The use of AI to target regional, culturally significant language groups

Published July 2023

This report asserts that Large Language Models (LLMs) like the Generative Pre-Training Transformer (GPT, also known as ChatGPT) are being used by malicious actors to target RCS communities in two major ways:

Allowing non-regional language speakers to effectively impersonate as members of the community.
Allowing non-regional language speakers greater access to intrinsic customs and norms of RCS communities, giving them deeper understanding of these communities to exploit them.

New Zealand is home to many RCS languages such as Te Reo Māori and other Asia-Pacific languages. Historically, these communities may not have been targeted with “high quality/high volume” malicious content (e.g., phishing emails, phone scams and disinformation).

RCS communities that are not accustomed to having malicious content in their language are at risk of being more susceptible to malicious content generated by Generative Artificial Intelligence.

Artificial Intelligence (AI) systems are designed to perform tasks that typically require human intelligence, such as visual perception, speech recognition and decision making. Generative AI is a subfield of AI that focuses on creating systems capable of generating new content or completing tasks without significant guidance from humans. The most popular example of this currently is ChatGPT (https://openai.com/blog/chatgpt) which is a Large Language Model (LLM). These systems use methods that allow them to learn complex patterns on a deeper level than the others. Due to this they can receive and generate content simulating a genuine conversation or appear to understand further nuance in their outputs.

Recent advancements in Generative AI have increased access to RCS languages, as well as their respective populations. Whilst LLMs can help bridge communication gaps for many communities across the world, the unprecedented level of accessibility exposes communities to sophisticated cyber-enabled scams and fraud. There is a risk of accessibility from AI to these communities which should be considered if active efforts are made to “teach” LLMs regional languages used in New Zealand.

LLMs and how they differ to traditional translators

GPT and other LLMs can be trained to understand many languages and select subtle grammar rules or vocabulary and avoid artifacts that can occasionally be picked up by native speakers.

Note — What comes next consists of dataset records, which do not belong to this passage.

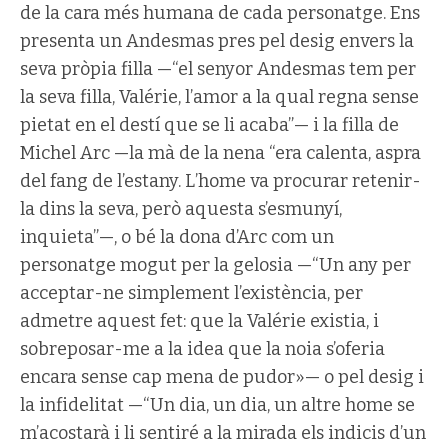
de la cara més humana de cada personatge. Ens
presenta un Andesmas pres pel desig envers la
seva pròpia filla —“el senyor Andesmas tem per
la seva filla, Valérie, l’amor a la qual regna sense
pietat en el destí que se li acaba”— i la filla de
Michel Arc —la mà de la nena “era calenta, aspra
del fang de l’estany. L’home va procurar retenir-
la dins la seva, però aquesta s’esmunyí,
inquieta”—, o bé la dona d’Arc com un
personatge mogut per la gelosia —“Un any per
acceptar-ne simplement l’existència, per
admetre aquest fet: que la Valérie existia, i
sobreposar-me a la idea que la noia s’oferia
encara sense cap mena de pudor»— o pel desig i
la infidelitat —“Un dia, un dia, un altre home se
m’acostarà i li sentiré a la mirada els indicis d’un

Traditional online translators cannot create material themselves; their results are based on pre-configured answers. This means the material given to an online translator could hold elements that will appear odd or wrong to native speakers.

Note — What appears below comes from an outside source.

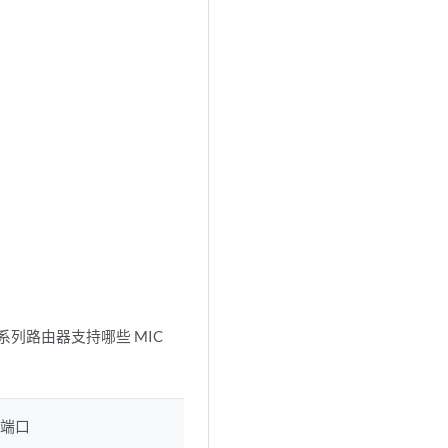
 系列路由器支持哪些 MIC
太网端口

History of RCS languages and their relevance to scams and fraud

According to CERT NZ data, RCS languages have historically had limited scams and phishing campaigns. This is partly due to the limited sophistication of translation tools and understanding of the culture. A prohibitive cost of entry to these communities (via paying human translators for example) have likely made targeting them not worthwhile. This has been the case in New Zealand, where scams and phishing in languages like Te Reo Māori and Pacific Island languages make up a small minority of incidents reported to CERT NZ. Recent LLM technology could increase the frequency and quality of scams targeting these communities. If these communities are not familiar with malicious messaging, such attacks could be highly effective.

Even with safeguards, LLMs can be used to create malicious messages

Many language models have been trained not to give unethical advice. However, carefully crafted inputs can bypass the safeguards in place, producing an output with potentially malicious applications. For example, you can ask the LLMs to create a phishing email without directly calling it a phishing email. There are also ways to “trick” the system to produce what it doesn’t recognise as malicious messaging in an ethical context.

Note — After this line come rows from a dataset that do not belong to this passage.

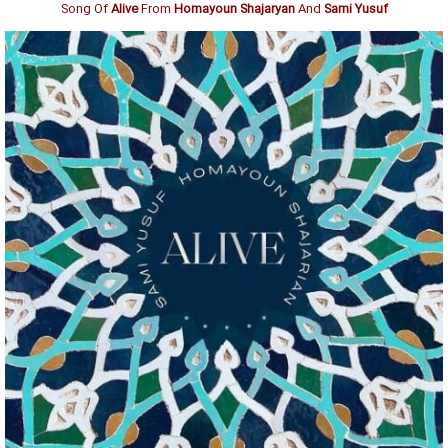
Song Of
Alive
From
Homayoun Shajaryan
And
Sami Yusuf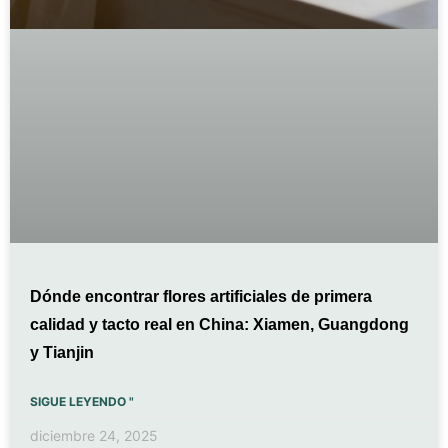
Dónde encontrar flores artificiales de primera
calidad y tacto real en China: Xiamen, Guangdong
y Tianjin
SIGUE LEYENDO "
diciembre 24, 2025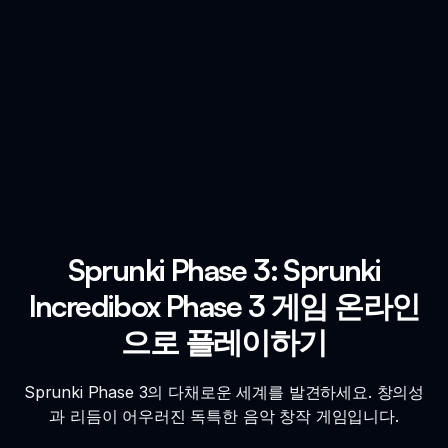
Sprunki Phase 3: Sprunki
Incredibox Phase 3 게임 온라인
으로 플레이하기
Sprunki Phase 3의 다채로운 세계를 발견하세요. 창의성
과 리듬이 어우러진 독특한 음악 창작 게임입니다.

While GPT is currently the most popular LLM, other powerful models are also widely accessible. They are either open-source in nature or have been leaked. These will continue to improve with or without safeguards and could be used for malicious purposes. These open-source models can also be independently trained on RCS to improve their capabilities even further.

Recommendations

CERT NZ encourages that decisions for training AI models like LLMs incorporate the right risk factors such as granting malicious actors an increased ability to take advantage of RCS groups. There are likely to be other risks to consider also.

There is strong justification for education and awareness building targeted at RCS language users in New Zealand, to build resilience to scams, fraud, and misinformation and disinformation. Ideally, resilience can be built before we see these demographics targeted with this technology.